***** ESTRATTI DEI DATI *****
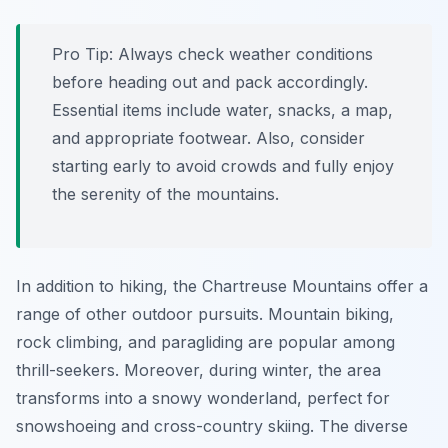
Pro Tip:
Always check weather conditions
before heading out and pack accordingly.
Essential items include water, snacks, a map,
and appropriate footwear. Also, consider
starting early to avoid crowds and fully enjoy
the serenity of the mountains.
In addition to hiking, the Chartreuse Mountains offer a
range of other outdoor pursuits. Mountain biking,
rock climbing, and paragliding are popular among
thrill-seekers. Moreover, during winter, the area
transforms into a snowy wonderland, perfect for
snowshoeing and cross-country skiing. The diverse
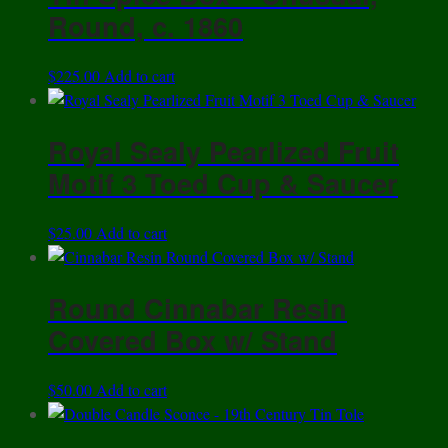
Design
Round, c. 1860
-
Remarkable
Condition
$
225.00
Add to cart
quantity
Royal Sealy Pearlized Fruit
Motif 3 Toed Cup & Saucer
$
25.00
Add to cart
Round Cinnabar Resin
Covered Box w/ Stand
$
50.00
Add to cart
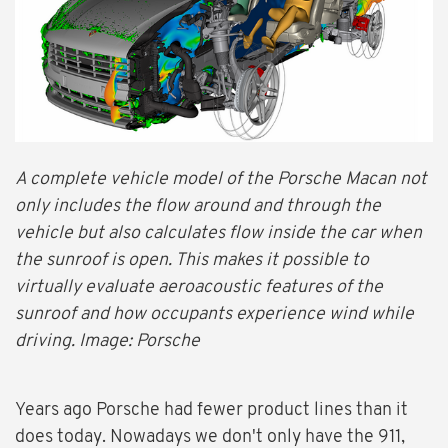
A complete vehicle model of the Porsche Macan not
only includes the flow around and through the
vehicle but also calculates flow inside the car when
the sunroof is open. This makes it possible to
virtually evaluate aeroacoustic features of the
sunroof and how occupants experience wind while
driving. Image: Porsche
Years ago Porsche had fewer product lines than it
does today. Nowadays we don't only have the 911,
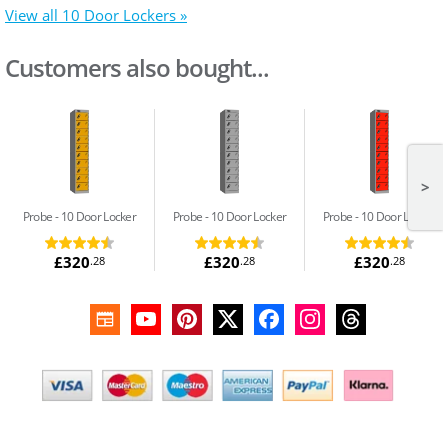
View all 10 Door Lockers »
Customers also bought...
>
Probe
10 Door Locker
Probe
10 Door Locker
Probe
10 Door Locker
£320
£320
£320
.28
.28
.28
*****
(CONSEGNA):
Converta in un elenco JSON di stringhe, una per riga e senza righe vuote, il testo che va dall'inizio delle voci fino alla riga contenente "transforms into a", estremi inclusi. Escluda le immagini dalla risposta.

(LA SUA SOLUZIONE):
[
  "Pro Tip:",
  "Always check weather conditions",
  "before heading out and pack accordingly.",
  "Essential items include water, snacks, a map,",
  "and appropriate footwear. Also, consider",
  "starting early to avoid crowds and fully enjoy",
  "the serenity of the mountains.",
  "In addition to hiking, the Chartreuse Mountains offer a",
  "range of other outdoor pursuits. Mountain biking,",
  "rock climbing, and paragliding are popular among",
  "thrill-seekers. Moreover, during winter, the area",
  "transforms into a snowy wonderland, perfect for"
]